Konsep sentral yang menempatkan HMI sebagai lembaga pendidikan adalah gagasan tentang kader dan perkaderan.
SEJAK pertama masuk HMI dan setelah berkiprah beberapa waktu di dalamnya, saya menganggap HMI itu sekolah. Persisnya HMI adalah kampus kedua saya.
Banyak pengalaman dan pengetahuan baru yang saya peroleh di HMI mulai dari soal keorganisasian, wawasan keagamaan, sosial, politik hingga filsafat.
Seperti ada iklim organisasi, begitu masuk HMI dan berinteraksi di dalamnya, keinginan saya untuk belajar meningkat berlipat. Ada antusiasme saya untuk membaca, diskusi, mengikuti kajian dan lain-lain.
Saya mulai mengenal bermacam penulis buku yang sebelumnya tak terlintas sama sekali. Nama penulis baru yang saya kenal seperti Sayyid dan Muhammad Qutub, Fathi Yakan, Hasan Al Bana, Al Maududi hingga Ali Syariati.
Di semester awal itu saya juga mengenal dan tenggelam dalam buku buku Emha Ainun Najib, Hidayat Nataatmadja, Nurcholish Madjid, dan Soedjatmoko. Masih banyak buku buku lain yang tak terbayang saya akan mengenal dan membacanya seperti Freud, Maslow, Marx, dan lain-lain.

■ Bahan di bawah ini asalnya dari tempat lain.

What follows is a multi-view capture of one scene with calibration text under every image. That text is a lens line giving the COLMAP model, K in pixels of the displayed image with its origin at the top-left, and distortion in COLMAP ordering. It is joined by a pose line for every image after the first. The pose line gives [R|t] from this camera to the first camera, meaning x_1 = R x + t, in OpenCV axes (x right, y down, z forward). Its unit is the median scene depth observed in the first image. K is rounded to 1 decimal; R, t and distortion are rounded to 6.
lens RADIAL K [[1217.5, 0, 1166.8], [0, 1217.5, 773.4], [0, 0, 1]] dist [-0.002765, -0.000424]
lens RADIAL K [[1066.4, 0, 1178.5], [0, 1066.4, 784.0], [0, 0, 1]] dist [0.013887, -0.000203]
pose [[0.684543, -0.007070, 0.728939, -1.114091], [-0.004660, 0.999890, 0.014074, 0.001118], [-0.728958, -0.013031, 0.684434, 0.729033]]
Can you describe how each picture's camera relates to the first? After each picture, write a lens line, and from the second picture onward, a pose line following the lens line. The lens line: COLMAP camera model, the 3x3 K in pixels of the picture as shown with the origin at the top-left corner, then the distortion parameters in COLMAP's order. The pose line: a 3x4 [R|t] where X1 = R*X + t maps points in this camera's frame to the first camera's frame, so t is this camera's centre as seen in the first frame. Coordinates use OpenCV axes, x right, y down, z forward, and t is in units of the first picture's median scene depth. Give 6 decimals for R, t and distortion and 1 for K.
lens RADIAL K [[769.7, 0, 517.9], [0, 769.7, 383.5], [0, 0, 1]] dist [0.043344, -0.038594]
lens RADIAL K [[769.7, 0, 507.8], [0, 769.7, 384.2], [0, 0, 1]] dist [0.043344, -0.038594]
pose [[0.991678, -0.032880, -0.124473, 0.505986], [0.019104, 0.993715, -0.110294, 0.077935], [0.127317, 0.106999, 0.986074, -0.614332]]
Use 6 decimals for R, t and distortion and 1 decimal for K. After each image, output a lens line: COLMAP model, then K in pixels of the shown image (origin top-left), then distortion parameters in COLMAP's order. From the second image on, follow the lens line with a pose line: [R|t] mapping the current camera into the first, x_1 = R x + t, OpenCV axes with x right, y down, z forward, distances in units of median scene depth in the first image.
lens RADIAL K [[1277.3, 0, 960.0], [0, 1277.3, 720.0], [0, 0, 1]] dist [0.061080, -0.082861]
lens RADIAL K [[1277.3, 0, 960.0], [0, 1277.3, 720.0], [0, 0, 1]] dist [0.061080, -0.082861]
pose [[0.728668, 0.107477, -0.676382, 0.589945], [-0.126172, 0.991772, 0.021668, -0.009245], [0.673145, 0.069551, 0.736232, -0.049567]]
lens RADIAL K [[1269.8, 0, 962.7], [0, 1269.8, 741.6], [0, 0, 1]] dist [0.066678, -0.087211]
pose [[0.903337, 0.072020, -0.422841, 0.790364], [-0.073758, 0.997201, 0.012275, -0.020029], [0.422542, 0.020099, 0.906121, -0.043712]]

Entah strategi atau kebetulan, arus intelektual membuat HMI seperti tidak terjebak dalam kubangan gerakan politik ideologis. Sikap fundametalisme HMI yang berseberangan dengan penguasa Orde Baru kala itu tidak membuat HMI memilih jalan ‘politik’. Radikalisme HMI justru ketika memilih gerakan intelektual.
Tiga isu besar yang terasa musykil dan terkesan menggelikan digeluti mahasiswa saat itu tapi berkembang di HMI adalah epistemologi, rekayasa masa depan, dan peradaban. Tema-tema besar itu mewarnai nuansa organisasi mulai menjadi bagian materi pelatihan formal, penyusunan laporan, TOR Kegiatan, diskusi, dan kajian-kajian.
Demam ‘gerakan intelektual’ juga terlihat pada penamaan sekretariat. Salah satu ‘posko’ yang cukup legendaris bagi kader HMI cabang Purwokerto, tempat saya berkiprah, adalah wisma paradigma. Ada juga wisma Jagad Raya, atau sebagian kader menyebut kampus/universitas Jagad Raya. Penamaan sekretariat ini tentu bagian dari nuansa organisasi yang berkembang masa itu.
Hal menarik di luar isu intelektual dari pengalaman yang saya rasakan, HMI lebih dekat sebagai lembaga pendidikan (sekolah) daripada sekadar organisasi mahasiswa. Di HMI ada pendidikan berjenjang (dasar, menengah, dan tingkat lanjut). Setiap jenjang ada kurikulumnya. Di dalam kurikulum ada materi pokok dan pengembangan.
Setiap penyelenggaraan pendidikan formal berjenjang ini dipandu tidak sembarang orang di HMI. Pemandu pelatihan adalah mereka yang harus sudah lolos kursus kepemanduan. Di HMI kursus kepemanduan itu disebut senior course (SC).
Sebagai bagian pendidikan, di luar pendidikan formal berjenjang, kader HMI punya ruang aktualisasi mengembangkan diri sesuai keminatan. Tak semua kader HMI bergelut pada pemikiran. Di antara mereka ada yang berminat pada keorganisasian, kegiatan pengajian keagamaan, atau kegiatan sosial kemasyarakatan.
Salah satu konsep sentral yang menempatkan HMI sebagai lembaga pendidikan menurut saya adalah gagasan tentang kader dan perkaderan. Konsep kader bagi HMI alamatnya pada individu, bukan pada kelompok.
Perkaderan itu artinya membangun individu tercerahkan melalui serangkaian aktivitas. Tak ada penyeragaman di HMI. Keberadaan HMI sebagai organisasi kader adalah eksisnya individu dalam suatu kelompok. Dalam perkaderan, setiap kader diharapkan mekar kepribadiannya dan setiap kader punya kesempatan mengembangkan diri sesuai minatnya.
Dalam sejarah HMI tahun 60an, bermacam karakter tumbuh berdasarkan keunikan pribadinya. Sebagai contoh, ada sosok Nurcholish Madjid dan Dawam Raharjo yang sejak awal berkutat pada pemikiran.